By compressing strings before storing them you can save storage space and potentially speed up your app because fewer bits are moved on and off physical storage. In this example, compression is done using the extremely fast LZ4 algorithm so as to not slow data storage and retrieval.

The downside to compressing string stored in the database is that running ad-hoc SQL queries (such is mystring like '%foo%') is not possible.

Background

I was building an app that was downloading and storing lots HTML and for convenience I was storing the HTML in a SQL Server database. SQL Server has no good way to compress stored data so the database files grew very quickly. This bugged me because most of the content would compress well. I was using Entity Framework and started throwing around for ways to hook into how EF serializes data or for a way to create a custom string type that could handle the compression. Even with the EF6 pre-releases, I couldn’t find any such hooks.

NHibernate IUserType

So I migrated to NHibernate which lets you define custom datatypes and control how they’re stored in the database by implementing the IUserType interface. The best tutorial I’ve found for implementing IUserType is this one by Jacob Andersen. You can check out my full implementation of a compressed string IUserType on GitHub. The two most interesting methods are NullSafeGet() and NullSafeSet():

	public object NullSafeGet(IDataReader rs, string[] names, object owner)
	{
		var value = rs[names[0]] as byte[];
		if (value != null)
		{
			var deCompressor = LZ4DecompressorFactory.CreateNew();
			return Encoding.UTF8.GetString(deCompressor.Decompress(value));
		}

		return null;
	}

	public void NullSafeSet(IDbCommand cmd, object value, int index)
	{
		var parameter = (DbParameter)cmd.Parameters[index];

		if (value == null)
		{
			parameter.Value = DBNull.Value;
			return;
		}

		var compressor = LZ4CompressorFactory.CreateNew();
		parameter.Value = compressor.Compress(Encoding.UTF8.GetBytes(value as string));
	}

The actual compression is done by LZ4Sharp which is a .NET implementation of the LZ4 compression algorithm. LZ4 is notable, not for compressing data a lot, but for compressing and uncompressing data extremely quickly. A single modern CPU core can LZ4-compress at up to 300 MB/s and uncompress much faster. This should minimize the overhead of compressing and uncompressing data as it enters and leaves the database.
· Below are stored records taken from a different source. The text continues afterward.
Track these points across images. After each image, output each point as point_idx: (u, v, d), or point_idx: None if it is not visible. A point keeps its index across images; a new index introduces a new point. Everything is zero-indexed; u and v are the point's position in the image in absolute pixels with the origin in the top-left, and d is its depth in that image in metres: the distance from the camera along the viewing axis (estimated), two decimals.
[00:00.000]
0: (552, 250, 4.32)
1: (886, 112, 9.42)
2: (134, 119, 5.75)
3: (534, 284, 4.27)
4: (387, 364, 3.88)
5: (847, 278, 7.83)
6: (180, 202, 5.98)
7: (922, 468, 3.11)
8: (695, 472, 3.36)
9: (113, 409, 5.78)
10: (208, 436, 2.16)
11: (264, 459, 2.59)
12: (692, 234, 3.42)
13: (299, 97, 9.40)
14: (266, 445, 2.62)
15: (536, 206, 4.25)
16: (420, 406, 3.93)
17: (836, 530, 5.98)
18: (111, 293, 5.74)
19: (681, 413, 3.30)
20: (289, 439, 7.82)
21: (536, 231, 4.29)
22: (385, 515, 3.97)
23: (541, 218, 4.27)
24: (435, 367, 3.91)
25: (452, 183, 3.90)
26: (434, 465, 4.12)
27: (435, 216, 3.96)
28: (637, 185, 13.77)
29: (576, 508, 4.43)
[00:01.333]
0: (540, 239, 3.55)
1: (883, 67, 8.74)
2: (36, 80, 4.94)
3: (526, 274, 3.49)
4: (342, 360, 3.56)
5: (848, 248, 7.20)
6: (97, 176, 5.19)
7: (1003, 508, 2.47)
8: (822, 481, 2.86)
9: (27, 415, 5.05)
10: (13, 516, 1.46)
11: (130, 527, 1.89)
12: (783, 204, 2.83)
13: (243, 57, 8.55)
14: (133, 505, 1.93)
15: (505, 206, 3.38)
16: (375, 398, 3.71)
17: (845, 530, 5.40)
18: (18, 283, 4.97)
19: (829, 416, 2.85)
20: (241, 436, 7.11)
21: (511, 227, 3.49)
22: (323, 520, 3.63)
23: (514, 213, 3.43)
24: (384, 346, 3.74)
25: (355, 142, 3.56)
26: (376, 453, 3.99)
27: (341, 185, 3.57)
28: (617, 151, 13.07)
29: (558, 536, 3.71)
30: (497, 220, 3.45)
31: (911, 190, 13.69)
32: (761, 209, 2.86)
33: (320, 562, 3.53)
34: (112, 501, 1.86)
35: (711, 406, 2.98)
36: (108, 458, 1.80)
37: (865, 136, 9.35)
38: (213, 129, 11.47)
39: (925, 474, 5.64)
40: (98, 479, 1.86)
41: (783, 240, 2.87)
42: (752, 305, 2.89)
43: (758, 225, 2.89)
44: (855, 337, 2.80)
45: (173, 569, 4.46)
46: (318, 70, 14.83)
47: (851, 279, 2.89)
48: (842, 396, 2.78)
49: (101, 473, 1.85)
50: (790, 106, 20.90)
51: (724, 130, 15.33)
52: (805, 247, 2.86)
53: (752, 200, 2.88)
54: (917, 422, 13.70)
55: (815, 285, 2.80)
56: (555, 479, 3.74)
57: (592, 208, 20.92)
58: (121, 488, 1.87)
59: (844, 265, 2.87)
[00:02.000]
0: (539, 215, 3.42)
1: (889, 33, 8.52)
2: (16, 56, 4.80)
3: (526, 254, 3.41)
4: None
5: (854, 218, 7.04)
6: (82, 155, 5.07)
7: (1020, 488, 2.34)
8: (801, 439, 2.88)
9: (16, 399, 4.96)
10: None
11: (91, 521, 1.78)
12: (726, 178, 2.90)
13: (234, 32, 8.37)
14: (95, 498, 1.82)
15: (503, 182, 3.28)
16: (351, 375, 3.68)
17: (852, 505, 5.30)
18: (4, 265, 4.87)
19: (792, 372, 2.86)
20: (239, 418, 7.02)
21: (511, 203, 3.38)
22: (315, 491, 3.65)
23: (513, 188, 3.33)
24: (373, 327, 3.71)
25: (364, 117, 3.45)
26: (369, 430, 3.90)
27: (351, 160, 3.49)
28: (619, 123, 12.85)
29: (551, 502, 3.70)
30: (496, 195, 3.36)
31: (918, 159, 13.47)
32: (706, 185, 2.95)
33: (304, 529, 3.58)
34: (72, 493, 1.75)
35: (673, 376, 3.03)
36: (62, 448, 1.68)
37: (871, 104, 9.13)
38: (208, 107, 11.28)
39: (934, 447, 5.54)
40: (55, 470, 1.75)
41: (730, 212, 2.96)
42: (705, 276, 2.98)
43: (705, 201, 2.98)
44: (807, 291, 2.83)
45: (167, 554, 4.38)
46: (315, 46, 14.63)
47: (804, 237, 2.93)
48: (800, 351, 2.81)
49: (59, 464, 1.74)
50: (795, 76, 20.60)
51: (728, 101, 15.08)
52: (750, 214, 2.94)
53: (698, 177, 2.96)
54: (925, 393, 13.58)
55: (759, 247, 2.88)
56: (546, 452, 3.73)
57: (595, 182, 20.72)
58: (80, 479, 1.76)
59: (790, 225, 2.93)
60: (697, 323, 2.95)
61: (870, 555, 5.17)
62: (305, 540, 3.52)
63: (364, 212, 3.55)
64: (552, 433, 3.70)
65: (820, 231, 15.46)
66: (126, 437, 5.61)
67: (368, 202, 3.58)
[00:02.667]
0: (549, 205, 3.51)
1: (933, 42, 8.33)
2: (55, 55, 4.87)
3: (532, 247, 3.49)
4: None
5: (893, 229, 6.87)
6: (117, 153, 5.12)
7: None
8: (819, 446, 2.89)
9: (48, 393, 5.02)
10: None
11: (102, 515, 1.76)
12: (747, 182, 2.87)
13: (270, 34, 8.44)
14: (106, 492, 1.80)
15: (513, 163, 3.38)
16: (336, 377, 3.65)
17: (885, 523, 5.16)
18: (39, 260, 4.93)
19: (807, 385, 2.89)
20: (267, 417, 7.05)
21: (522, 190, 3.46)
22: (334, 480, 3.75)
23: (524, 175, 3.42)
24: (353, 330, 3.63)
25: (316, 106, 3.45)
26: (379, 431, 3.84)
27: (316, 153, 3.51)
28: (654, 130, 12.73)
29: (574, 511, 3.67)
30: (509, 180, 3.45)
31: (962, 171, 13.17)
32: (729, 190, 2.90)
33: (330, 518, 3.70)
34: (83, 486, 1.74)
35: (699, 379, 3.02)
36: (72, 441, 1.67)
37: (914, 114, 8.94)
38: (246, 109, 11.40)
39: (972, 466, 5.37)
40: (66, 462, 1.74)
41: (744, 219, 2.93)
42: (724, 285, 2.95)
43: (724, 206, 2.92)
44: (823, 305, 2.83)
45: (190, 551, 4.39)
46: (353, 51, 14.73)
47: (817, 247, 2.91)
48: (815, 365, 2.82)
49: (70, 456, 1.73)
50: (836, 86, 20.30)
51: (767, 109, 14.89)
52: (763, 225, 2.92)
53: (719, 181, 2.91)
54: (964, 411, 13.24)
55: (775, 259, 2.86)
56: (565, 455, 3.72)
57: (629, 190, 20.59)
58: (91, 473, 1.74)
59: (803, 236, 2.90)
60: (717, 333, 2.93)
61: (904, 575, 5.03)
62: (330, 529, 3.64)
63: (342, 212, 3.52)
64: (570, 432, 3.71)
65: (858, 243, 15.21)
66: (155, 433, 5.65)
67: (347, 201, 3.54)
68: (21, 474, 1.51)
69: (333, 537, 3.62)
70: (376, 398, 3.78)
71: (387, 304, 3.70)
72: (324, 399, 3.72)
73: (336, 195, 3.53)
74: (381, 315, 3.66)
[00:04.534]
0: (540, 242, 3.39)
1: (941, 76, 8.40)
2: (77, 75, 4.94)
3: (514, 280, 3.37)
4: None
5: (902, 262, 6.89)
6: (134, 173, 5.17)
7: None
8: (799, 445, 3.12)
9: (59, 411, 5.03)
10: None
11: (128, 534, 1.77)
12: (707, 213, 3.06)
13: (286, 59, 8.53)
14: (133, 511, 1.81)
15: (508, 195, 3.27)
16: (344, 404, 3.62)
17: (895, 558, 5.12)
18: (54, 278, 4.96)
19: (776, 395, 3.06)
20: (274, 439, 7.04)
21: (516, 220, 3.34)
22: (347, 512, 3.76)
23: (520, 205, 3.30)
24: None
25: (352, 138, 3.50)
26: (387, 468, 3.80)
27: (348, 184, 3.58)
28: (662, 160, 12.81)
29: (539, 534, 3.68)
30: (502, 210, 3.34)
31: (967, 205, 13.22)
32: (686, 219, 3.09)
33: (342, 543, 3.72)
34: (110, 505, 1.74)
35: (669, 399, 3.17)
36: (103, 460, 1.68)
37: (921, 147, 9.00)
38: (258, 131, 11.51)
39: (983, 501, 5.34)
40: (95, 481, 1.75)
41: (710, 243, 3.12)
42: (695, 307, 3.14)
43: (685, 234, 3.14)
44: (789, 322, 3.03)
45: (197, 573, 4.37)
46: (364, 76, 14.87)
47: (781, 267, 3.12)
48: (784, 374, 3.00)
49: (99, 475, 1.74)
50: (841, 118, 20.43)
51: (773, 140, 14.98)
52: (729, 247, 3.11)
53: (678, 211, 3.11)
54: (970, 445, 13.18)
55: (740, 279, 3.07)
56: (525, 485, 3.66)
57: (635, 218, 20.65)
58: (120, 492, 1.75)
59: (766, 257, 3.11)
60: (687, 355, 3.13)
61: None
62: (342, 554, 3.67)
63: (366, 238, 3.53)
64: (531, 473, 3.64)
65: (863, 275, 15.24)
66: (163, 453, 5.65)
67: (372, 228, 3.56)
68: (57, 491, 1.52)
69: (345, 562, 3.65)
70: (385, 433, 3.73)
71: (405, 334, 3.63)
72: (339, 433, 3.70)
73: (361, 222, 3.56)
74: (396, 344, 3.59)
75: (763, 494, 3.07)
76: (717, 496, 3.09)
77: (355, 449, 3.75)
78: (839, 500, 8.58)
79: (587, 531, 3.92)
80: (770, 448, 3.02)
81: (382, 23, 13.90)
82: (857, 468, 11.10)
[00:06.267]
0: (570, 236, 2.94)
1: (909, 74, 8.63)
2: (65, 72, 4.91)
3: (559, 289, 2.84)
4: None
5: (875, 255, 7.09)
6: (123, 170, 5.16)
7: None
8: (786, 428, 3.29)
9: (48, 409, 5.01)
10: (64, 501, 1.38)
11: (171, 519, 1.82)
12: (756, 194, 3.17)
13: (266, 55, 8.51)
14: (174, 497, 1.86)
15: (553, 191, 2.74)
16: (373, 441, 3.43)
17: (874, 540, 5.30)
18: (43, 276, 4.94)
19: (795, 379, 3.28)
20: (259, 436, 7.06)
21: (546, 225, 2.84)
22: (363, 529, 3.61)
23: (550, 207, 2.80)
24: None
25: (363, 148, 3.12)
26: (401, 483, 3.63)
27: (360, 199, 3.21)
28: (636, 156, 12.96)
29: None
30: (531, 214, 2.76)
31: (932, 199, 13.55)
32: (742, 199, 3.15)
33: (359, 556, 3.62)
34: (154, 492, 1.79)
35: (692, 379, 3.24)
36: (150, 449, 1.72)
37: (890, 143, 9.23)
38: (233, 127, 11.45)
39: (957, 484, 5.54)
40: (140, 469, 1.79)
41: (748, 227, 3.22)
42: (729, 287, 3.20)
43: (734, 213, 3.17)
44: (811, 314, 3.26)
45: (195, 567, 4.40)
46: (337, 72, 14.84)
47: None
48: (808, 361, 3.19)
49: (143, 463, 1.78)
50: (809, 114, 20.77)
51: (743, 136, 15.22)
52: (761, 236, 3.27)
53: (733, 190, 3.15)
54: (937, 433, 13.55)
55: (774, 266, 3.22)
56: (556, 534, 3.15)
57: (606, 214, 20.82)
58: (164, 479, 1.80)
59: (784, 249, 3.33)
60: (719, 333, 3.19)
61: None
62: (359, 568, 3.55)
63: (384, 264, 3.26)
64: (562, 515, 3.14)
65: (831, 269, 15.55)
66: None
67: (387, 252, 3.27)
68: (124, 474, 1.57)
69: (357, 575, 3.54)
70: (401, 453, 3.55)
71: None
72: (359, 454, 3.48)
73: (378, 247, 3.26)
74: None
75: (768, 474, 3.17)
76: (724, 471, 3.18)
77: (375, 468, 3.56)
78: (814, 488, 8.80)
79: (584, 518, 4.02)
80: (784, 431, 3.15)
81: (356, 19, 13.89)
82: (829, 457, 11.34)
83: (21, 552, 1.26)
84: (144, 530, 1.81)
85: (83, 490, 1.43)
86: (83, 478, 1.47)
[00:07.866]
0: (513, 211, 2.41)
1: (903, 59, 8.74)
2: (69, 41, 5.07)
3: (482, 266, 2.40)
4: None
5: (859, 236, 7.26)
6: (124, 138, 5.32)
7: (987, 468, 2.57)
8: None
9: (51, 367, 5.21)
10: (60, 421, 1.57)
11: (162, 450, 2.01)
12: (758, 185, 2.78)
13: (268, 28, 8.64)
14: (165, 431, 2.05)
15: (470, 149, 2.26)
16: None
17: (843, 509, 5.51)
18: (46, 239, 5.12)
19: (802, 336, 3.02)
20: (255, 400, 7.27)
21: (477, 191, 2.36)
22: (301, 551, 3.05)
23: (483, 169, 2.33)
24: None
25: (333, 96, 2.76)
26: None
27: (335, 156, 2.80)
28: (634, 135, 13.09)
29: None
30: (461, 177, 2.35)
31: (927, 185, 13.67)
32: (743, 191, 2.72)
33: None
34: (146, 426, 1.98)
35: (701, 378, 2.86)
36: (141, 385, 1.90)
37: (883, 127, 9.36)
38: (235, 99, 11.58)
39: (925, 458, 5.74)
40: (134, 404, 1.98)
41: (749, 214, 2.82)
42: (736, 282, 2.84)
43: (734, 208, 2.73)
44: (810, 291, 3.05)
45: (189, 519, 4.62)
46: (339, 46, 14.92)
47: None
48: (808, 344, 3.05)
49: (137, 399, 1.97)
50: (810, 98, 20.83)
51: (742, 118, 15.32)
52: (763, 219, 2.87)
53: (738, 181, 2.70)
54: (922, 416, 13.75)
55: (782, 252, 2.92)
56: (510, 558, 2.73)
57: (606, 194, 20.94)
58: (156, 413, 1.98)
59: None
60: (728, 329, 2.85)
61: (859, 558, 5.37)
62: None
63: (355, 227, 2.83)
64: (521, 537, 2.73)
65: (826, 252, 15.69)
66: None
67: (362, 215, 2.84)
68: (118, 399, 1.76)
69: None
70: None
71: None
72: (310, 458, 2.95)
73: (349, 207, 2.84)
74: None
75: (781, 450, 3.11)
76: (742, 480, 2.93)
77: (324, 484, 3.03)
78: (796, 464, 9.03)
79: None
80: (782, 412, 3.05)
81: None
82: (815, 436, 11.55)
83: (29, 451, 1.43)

For SqlTypes we use BinarySqlType(int.MaxValue):

	public SqlType[] SqlTypes
	{
		get { return new[] { new BinarySqlType(int.MaxValue) }; }
	}

This causes the type to be mapped to a varbinary(max) column in the database.

Mapping

To facilitate mapping, we’ll use an Attribute:

	[AttributeUsage(AttributeTargets.Property)]
	public class CompressedAttribute : Attribute
	{
	}

And an AttributeConvention for FluentNHibernate to use:

	public class CompressedAttributeConvention : AttributePropertyConvention
	{
		protected override void Apply(CompressedAttribute attribute, IPropertyInstance instance)
		{
			if (instance.Property.PropertyType != typeof(string))
			{
				throw new ArgumentException();
			}

			instance.CustomType(typeof(CompressedString));
		}
	}

Here’s how to use the convention with AutoMap:

	var autoMap = AutoMap.AssemblyOf()
		.Where(x => typeof(Entity).IsAssignableFrom(x))
		.Conventions.Add(new CompressedAttributeConvention());

The full SessionFactory is on GitHub.

With this, we get nice, clean entity classes with strings that are automatically compressed when stored:

	public class Document : Entity
	{
		[Compressed]
		public virtual string Text { get; set; }
	}

Limitations

As mentioned in the introduction you can’t do ad-hoc SQL queries because compressed strings are stored in the database as binary blobs. Querying with NHibernate as also somewhat limited. Doing document.Text == "foo" actually works because NHibernate runs “Foo” through the compression. Queries that involve Contains() will (silently) not work, unfortunately. This is because NHibernate translates this to a like query, which won’t work with the compressed binary blob. I haven’t looked into hooking into the query engine to fix this.